* **Exercise brief**:
Some lines below hold "Xbox". Pick them out and copy them.

(Beginning of Information shown)

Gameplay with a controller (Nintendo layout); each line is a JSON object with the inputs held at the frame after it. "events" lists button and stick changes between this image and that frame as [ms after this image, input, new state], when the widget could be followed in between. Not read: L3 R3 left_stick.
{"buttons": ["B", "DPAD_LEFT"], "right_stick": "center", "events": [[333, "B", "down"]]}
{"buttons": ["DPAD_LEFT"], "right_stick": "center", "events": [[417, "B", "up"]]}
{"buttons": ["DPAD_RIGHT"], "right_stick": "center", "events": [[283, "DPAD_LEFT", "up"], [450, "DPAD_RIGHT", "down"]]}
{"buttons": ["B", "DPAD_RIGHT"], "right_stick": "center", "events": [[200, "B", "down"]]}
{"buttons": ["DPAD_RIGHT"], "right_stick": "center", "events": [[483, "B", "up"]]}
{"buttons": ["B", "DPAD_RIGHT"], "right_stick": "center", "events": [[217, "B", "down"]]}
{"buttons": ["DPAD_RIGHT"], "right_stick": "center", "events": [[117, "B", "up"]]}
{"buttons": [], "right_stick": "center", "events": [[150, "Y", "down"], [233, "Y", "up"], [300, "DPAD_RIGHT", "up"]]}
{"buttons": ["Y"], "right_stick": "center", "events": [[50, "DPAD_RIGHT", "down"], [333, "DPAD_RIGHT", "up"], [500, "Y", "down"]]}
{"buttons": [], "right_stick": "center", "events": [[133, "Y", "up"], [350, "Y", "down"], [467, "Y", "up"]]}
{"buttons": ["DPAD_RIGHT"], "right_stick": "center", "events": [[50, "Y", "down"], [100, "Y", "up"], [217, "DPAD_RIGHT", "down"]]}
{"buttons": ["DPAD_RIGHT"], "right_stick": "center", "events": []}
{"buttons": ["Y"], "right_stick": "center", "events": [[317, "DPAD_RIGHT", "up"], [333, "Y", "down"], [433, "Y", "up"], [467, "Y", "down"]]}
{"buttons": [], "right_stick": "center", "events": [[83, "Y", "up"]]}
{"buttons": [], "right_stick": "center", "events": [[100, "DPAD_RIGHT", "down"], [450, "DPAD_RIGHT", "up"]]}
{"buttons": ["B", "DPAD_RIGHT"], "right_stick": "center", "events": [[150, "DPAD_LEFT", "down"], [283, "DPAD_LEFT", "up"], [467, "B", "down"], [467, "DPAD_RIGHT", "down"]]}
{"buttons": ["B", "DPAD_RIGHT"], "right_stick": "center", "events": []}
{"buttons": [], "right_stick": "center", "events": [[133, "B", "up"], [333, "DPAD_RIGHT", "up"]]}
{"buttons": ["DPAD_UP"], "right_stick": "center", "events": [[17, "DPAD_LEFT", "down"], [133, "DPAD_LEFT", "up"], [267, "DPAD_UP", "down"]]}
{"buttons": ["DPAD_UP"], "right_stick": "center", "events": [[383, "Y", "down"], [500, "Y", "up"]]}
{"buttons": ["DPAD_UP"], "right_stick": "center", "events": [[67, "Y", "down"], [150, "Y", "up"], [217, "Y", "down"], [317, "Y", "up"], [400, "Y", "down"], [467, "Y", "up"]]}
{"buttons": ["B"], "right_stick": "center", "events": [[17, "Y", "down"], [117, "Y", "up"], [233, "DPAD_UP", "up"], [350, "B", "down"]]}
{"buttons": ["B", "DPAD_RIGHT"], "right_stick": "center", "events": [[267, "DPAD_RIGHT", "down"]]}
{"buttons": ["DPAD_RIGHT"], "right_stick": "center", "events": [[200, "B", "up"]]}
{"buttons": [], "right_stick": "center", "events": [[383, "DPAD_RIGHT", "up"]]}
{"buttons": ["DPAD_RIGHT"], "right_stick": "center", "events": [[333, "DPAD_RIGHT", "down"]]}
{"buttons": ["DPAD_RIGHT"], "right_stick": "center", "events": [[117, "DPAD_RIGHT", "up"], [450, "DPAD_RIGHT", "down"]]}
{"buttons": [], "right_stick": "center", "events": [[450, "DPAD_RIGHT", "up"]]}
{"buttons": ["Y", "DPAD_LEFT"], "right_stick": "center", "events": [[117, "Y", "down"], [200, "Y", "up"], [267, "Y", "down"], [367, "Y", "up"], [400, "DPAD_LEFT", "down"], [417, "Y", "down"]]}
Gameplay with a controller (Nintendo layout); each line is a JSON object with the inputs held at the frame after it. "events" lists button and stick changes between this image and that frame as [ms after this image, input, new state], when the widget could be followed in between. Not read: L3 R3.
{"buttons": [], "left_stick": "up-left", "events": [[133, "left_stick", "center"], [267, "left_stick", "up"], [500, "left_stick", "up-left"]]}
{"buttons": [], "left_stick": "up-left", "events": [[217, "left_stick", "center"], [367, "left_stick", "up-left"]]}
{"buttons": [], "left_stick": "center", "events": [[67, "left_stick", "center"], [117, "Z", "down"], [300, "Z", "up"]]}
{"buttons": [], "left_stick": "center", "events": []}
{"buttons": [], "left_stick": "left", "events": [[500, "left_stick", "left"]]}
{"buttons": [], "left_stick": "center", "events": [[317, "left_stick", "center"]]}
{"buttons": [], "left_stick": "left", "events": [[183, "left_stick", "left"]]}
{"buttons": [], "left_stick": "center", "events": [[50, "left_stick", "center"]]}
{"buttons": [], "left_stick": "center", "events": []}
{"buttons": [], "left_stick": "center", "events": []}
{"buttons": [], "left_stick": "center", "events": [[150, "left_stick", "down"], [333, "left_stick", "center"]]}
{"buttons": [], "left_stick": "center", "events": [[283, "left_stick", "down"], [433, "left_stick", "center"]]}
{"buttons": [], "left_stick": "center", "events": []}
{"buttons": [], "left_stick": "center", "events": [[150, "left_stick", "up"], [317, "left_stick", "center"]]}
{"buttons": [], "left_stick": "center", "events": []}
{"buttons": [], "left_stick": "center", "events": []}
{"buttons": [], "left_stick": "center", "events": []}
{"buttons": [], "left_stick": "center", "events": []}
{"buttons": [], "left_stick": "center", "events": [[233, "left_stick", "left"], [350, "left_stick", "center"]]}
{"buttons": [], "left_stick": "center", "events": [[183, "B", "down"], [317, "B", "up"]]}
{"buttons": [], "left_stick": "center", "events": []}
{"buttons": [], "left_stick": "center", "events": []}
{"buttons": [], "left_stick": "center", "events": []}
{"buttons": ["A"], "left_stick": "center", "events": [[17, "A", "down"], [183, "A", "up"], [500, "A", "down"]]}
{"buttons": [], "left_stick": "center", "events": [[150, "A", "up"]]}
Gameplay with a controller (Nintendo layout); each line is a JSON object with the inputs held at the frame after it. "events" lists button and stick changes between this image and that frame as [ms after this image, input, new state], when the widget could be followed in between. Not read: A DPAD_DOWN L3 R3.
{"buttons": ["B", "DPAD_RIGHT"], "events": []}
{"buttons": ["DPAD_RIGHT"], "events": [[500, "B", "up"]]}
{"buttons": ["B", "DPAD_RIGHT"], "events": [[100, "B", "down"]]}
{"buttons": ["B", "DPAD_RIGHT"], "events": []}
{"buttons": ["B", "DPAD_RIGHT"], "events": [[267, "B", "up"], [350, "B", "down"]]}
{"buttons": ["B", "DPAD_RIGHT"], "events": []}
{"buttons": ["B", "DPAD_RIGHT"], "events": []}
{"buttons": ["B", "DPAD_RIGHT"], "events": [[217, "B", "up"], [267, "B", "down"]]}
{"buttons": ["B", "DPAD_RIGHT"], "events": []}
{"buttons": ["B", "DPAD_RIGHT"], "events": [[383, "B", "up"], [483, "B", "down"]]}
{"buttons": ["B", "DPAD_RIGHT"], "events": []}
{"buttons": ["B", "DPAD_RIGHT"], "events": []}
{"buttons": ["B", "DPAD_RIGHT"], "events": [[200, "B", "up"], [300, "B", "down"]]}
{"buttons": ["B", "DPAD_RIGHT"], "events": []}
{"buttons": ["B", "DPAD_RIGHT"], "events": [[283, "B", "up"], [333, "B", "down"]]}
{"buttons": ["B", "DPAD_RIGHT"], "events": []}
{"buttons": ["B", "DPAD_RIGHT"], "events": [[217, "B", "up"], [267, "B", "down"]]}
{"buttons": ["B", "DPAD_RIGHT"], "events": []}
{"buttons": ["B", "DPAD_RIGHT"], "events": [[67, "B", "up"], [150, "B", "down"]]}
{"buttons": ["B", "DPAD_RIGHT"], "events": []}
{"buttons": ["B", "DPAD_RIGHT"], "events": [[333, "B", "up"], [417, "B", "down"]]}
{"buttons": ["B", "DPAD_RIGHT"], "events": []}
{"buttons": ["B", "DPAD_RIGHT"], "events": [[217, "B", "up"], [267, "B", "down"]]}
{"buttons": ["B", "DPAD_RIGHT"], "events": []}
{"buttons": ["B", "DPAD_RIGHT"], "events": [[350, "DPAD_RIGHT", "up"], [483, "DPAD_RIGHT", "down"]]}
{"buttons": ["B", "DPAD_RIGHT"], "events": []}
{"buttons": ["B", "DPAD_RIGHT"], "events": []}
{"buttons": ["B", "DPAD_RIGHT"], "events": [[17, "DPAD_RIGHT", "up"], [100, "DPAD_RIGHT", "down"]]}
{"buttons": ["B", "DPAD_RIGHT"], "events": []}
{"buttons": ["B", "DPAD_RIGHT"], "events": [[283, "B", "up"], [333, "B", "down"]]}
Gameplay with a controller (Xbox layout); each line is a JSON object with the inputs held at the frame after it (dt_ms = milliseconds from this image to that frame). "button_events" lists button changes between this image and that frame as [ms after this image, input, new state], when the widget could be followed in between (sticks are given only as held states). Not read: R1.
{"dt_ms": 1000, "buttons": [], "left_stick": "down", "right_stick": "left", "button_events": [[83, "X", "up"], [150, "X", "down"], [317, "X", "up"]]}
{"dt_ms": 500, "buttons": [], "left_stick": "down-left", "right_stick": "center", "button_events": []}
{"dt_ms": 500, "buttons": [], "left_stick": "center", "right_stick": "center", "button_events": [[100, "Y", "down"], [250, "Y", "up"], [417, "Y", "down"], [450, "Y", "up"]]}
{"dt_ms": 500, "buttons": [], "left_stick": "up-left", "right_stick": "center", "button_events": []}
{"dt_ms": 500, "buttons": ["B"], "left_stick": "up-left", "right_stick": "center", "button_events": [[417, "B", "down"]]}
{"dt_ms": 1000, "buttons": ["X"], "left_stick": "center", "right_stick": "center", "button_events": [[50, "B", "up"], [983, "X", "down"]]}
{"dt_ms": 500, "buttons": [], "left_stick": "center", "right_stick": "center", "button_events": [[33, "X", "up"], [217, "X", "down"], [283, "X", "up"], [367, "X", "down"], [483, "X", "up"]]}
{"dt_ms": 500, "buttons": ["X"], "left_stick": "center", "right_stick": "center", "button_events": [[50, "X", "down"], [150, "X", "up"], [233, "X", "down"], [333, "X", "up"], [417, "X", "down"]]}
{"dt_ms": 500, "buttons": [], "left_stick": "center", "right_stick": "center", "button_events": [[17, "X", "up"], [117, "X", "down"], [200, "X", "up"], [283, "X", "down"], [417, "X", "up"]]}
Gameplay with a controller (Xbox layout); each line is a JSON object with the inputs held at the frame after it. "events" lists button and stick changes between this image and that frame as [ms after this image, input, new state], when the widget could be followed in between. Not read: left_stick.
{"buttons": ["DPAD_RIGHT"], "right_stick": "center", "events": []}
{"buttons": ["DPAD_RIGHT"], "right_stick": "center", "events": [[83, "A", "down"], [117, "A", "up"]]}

(End of Information shown)

* **Answer section**:
Gameplay with a controller (Xbox layout); each line is a JSON object with the inputs held at the frame after it (dt_ms = milliseconds from this image to that frame). "button_events" lists button changes between this image and that frame as [ms after this image, input, new state], when the widget could be followed in between (sticks are given only as held states). Not read: R1.
Gameplay with a controller (Xbox layout); each line is a JSON object with the inputs held at the frame after it. "events" lists button and stick changes between this image and that frame as [ms after this image, input, new state], when the widget could be followed in between. Not read: left_stick.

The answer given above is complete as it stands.